Showing posts with label movie reviews. Show all posts
Showing posts with label movie reviews. Show all posts

Tuesday, February 22, 2011

Movie review: Año bisiesto (Leap Year)

Well, this is not a "first date" movie. Nor is it fun for the whole family. It is the story of a woman who lives alone in Mexico City in miserable solitude, marking off the days of the calendar until the anniversary of her father's death. She works from home and really only leaves her apartment to pick up anonymous strangers for sex. We learn bits and pieces when her mother calls to pester or she talks to her work, but there is little conversation with most of the men she brings home. One in particular talks with his actual girlfriend on the phone longer than he does with her.

Even though we're held at arm's length from her character for a long time, there's still a feeling of being trapped there with her. She hardly ever leaves the apartment, so we don't either. We watch her watch TV, go to the bathroom, pick her nose, masturbate, eat cold soup out of a can, put groceries away, spy on the neighbors--we're forced to share in her loneliness.

I don't want to reveal what happens, but her life takes an interesting turn that becomes rather disturbing and then even rather more disturbing. I was actually kind of surprised that one scene in particular could be shown that graphically, especially in conservative-Catholic Mexico (those notches on her back aren't the only thing that is X about this movie). Maybe an independent film like this is under the radar of folks who howl about moral decay and whatnot.

The director is (strangely enough) an Australian, but has lived in Mexico for a while. The film feels really Mexican, and I wouldn't have known he was a foreign director if it wasn't for the fact that "una pelicula de Michael Rowe" kind of jumps out at you. (But then, what do I know, I'm a foreigner too).

Here's a link to a short trailer.

Wednesday, November 10, 2010

Movie review: Los herederos


The Museo de Arte de Zapopan has a weekly series of free movies, so Jenny and I have been going to practice our Spanish and take in a bit of high culture (not easy to do since Guadalajara is basically an overgrown village with some factories and urban sprawl tossed in). Last night we saw Los herederos (The Heirs), a film about child laborers in Mexico. It's a Frederick Wiseman-like documentary, with no narration at all. For the most part the camera just follows children as they make bricks, carry water, pick green beans, weave, make tortillas, and so on.

As the title ironically implies, they are the victims of generational poverty. The children depicted were all working in the countryside, but in different situations and areas of Mexico. On one hand, it was engrossing to watch kids who could do pretty intense work at an early age. How many 7 years olds do you know that can hitch up a mule? Or use jungle vines to tie fast a heavy bundle of firewood? Or use a machete? Many of the rich 18-20 year olds I teach probably couldn't even make a cup of coffee. In this sense there is something admirable about everyone from the 4 year old son to the 90 year old grandmother working together without complaint. Watching them follow a path through a cornfield to fetch water and plant seeds and feed the turkeys (a bird first domesticated by the ancient mesoamericans), you realize all of their ancestors did the same thing stretching back literally thousands of years.

- Entries shown
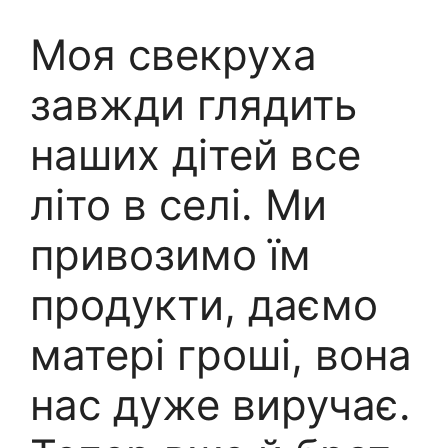
Моя свекруха
завжди глядить
наших дітей все
літо в селі. Ми
привозимо їм
продукти, даємо
матері гроші, вона
нас дуже виручає.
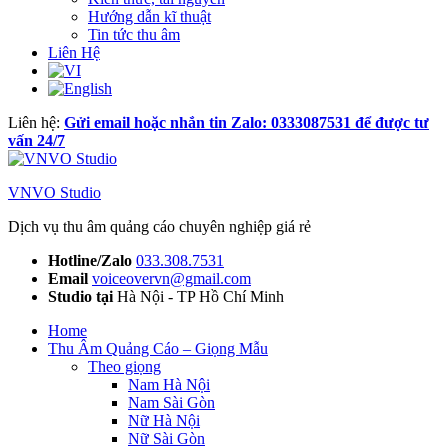
Hướng dẫn kĩ thuật
Tin tức thu âm
Liên Hệ
Liên hệ:
Gửi email hoặc nhắn tin Zalo: 0333087531 để được tư
vấn 24/7
VNVO Studio
Dịch vụ thu âm quảng cáo chuyên nghiệp giá rẻ
Hotline/Zalo
033.308.7531
Email
voiceovervn@gmail.com
Studio tại
Hà Nội - TP Hồ Chí Minh
Home
Thu Âm Quảng Cáo – Giọng Mẫu
Theo giọng
Nam Hà Nội
Nam Sài Gòn
Nữ Hà Nội
Nữ Sài Gòn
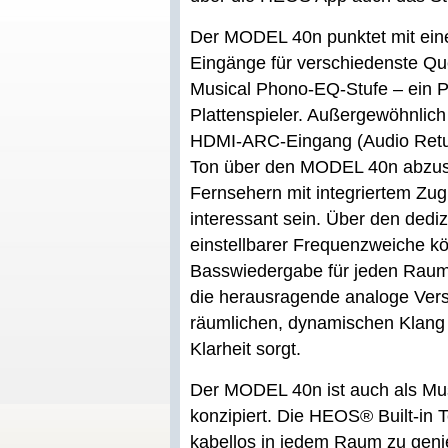
Der MODEL 40n punktet mit einer
Eingänge für verschiedenste Qu
Musical Phono-EQ-Stufe – ein 
Plattenspieler. Außergewöhnlich 
HDMI-ARC-Eingang (Audio Retur
Ton über den MODEL 40n abzuspi
Fernsehern mit integriertem Zug
interessant sein. Über den ded
einstellbarer Frequenzweiche 
Basswiedergabe für jeden Raum 
die herausragende analoge Verst
räumlichen, dynamischen Klang m
Klarheit sorgt.
Der MODEL 40n ist auch als Mu
konzipiert. Die HEOS® Built-in T
kabellos in jedem Raum zu geni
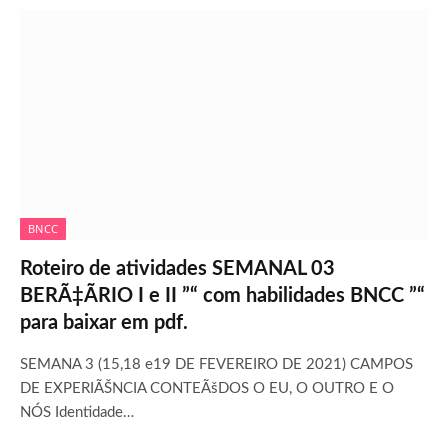
BNCC
Roteiro de atividades SEMANAL 03
BERÃ‡ÃRIO I e II ”“ com habilidades BNCC ”“
para baixar em pdf.
SEMANA 3 (15,18 e19 DE FEVEREIRO DE 2021) CAMPOS
DE EXPERIÃŠNCIA CONTEÃšDOS O EU, O OUTRO E O
NÓS Identidade…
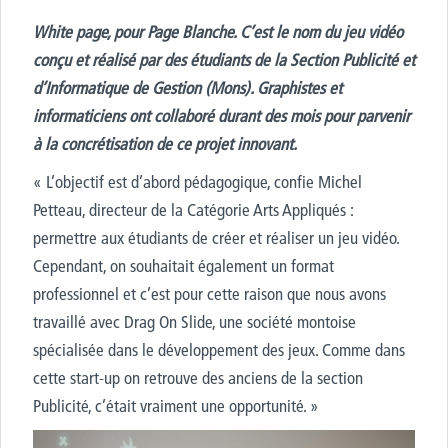
White page, pour Page Blanche. C’est le nom du jeu vidéo
conçu et réalisé par des étudiants de la Section Publicité et
d’Informatique de Gestion (Mons). Graphistes et
informaticiens ont collaboré durant des mois pour parvenir
à la concrétisation de ce projet innovant.
« L’objectif est d’abord pédagogique, confie Michel
Petteau, directeur de la Catégorie Arts Appliqués :
permettre aux étudiants de créer et réaliser un jeu vidéo.
Cependant, on souhaitait également un format
professionnel et c’est pour cette raison que nous avons
travaillé avec Drag On Slide, une société montoise
spécialisée dans le développement des jeux. Comme dans
cette start-up on retrouve des anciens de la section
Publicité, c’était vraiment une opportunité. »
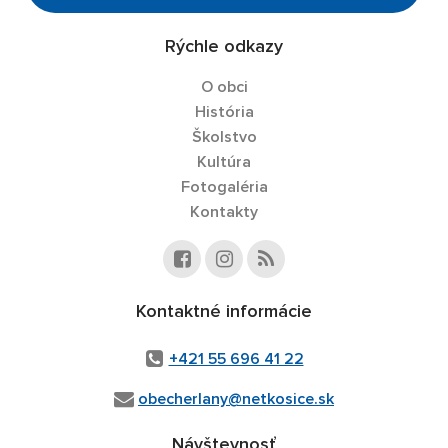
Rýchle odkazy
O obci
História
Školstvo
Kultúra
Fotogaléria
Kontakty
Kontaktné informácie
+421 55 696 41 22
obecherlany@netkosice.sk
Návštevnosť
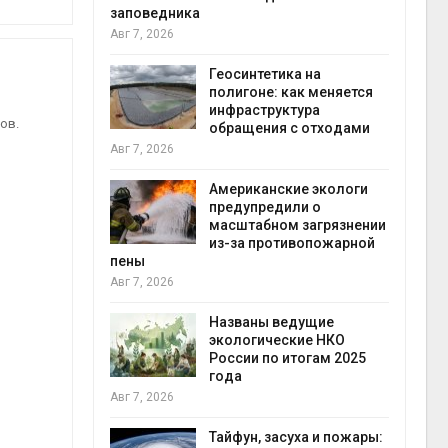
заповедника
Авг 7, 2026
в
ща Волги и
Геосинтетика на
те может
полигоне: как меняется
рму почти в
инфраструктура
конт
ов.
обращения с отходами
Авг 7
Авг 7, 2026
требовал
Американские экологи
ожения в
предупредили о
ды на фоне
масштабном загрязнении
 от пожаров
из-за противопожарной
Авг 6
пены
Авг 7, 2026
х шин
ться без
Названы ведущие
 и почти
экологические НКО
я
России по итогам 2025
Авг 6
года
Авг 7, 2026
северные
ют вес
Тайфун, засуха и пожары:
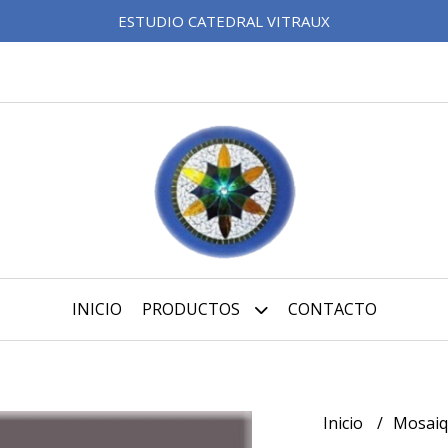
ESTUDIO CATEDRAL VITRAUX
INICIO
PRODUCTOS
CONTACTO
Inicio
Mosai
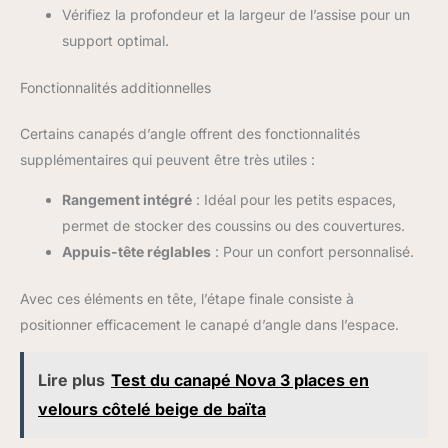
Vérifiez la profondeur et la largeur de l’assise pour un
support optimal.
Fonctionnalités additionnelles
Certains canapés d’angle offrent des fonctionnalités
supplémentaires qui peuvent être très utiles :
Rangement intégré
: Idéal pour les petits espaces,
permet de stocker des coussins ou des couvertures.
Appuis-tête réglables
: Pour un confort personnalisé.
Avec ces éléments en tête, l’étape finale consiste à
positionner efficacement le canapé d’angle dans l’espace.
Lire plus
Test du canapé Nova 3 places en
velours côtelé beige de baïta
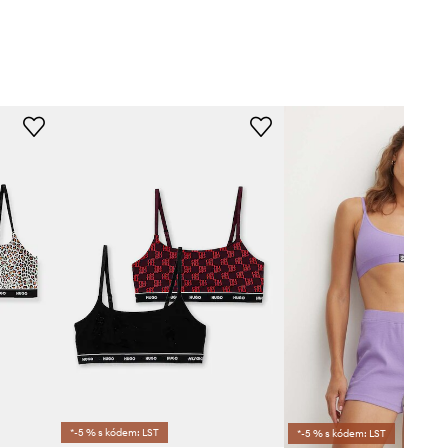
*-5 % s kódem: LST
*-5 % s kódem: LST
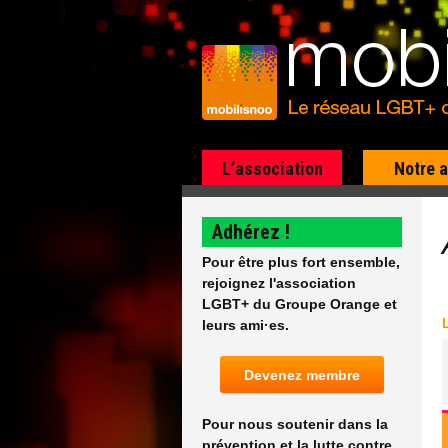
L’association
Notre 
Adhérez !
Pour être plus fort ensemble,
rejoignez l'association
LGBT+ du Groupe Orange et
leurs ami·es.
Devenez membre
Pour nous soutenir dans la
prévention et la lutte contre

- Aim of the task
From the movie reviews, copy word for word the passage starting at "Well, this is" and ending at "does with her.".

- Output for this task
Well, this is not a "first date" movie. Nor is it fun for the whole family. It is the story of a woman who lives alone in Mexico City in miserable solitude, marking off the days of the calendar until the anniversary of her father's death. She works from home and really only leaves her apartment to pick up anonymous strangers for sex. We learn bits and pieces when her mother calls to pester or she talks to her work, but there is little conversation with most of the men she brings home. One in particular talks with his actual girlfriend on the phone longer than he does with her.